WORK REQUEST: Copy the text from each item below line by line, keeping every character as it appears. Leave out the pictures.
(DATA FOR THIS EXERCISE)
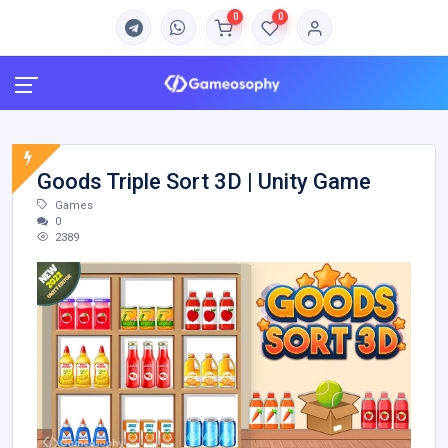
0
0
Goods Triple Sort 3D | Unity Game
Games
0
2389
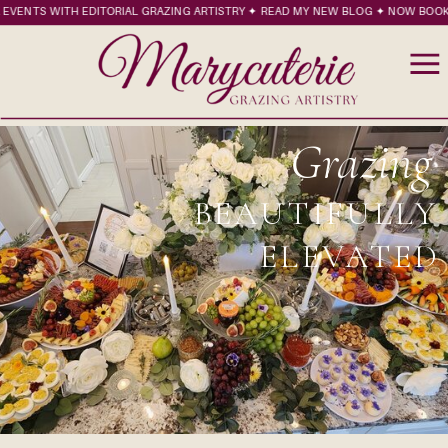
VENTS WITH EDITORIAL GRAZING ARTISTRY ✦ READ MY NEW BLOG ✦ NOW BOOKIN
Grazing
BEAUTIFULLY
ELEVATED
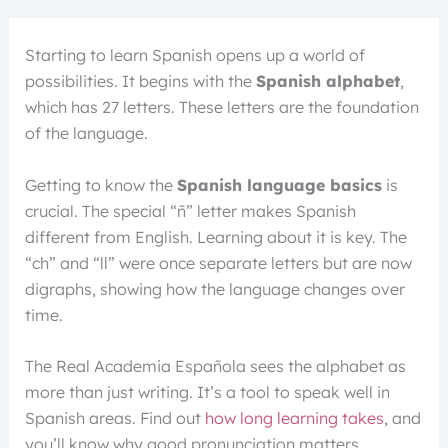
Starting to learn Spanish opens up a world of
possibilities. It begins with the
Spanish alphabet
,
which has 27 letters. These letters are the foundation
of the language.
Getting to know the
Spanish language basics
is
crucial. The special “ñ” letter makes Spanish
different from English. Learning about it is key. The
“ch” and “ll” were once separate letters but are now
digraphs, showing how the language changes over
time.
The Real Academia Española sees the alphabet as
more than just writing. It’s a tool to speak well in
Spanish areas. Find out
how long learning takes
, and
you’ll know why good pronunciation matters.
(End DATA FOR THIS EXERCISE)
PROBLEM SOLUTION:
0
0
Goods Triple Sort 3D | Unity Game
Games
0
2389
VENTS WITH EDITORIAL GRAZING ARTISTRY ✦ READ MY NEW BLOG ✦ NOW BOOKIN
Grazing
BEAUTIFULLY
ELEVATED
Starting to learn Spanish opens up a world of
possibilities. It begins with the
Spanish alphabet
,
which has 27 letters. These letters are the foundation
of the language.
Getting to know the
Spanish language basics
is
crucial. The special “ñ” letter makes Spanish
different from English. Learning about it is key. The
“ch” and “ll” were once separate letters but are now
digraphs, showing how the language changes over
time.
The Real Academia Española sees the alphabet as
more than just writing. It’s a tool to speak well in
Spanish areas. Find out
how long learning takes
, and
you’ll know why good pronunciation matters.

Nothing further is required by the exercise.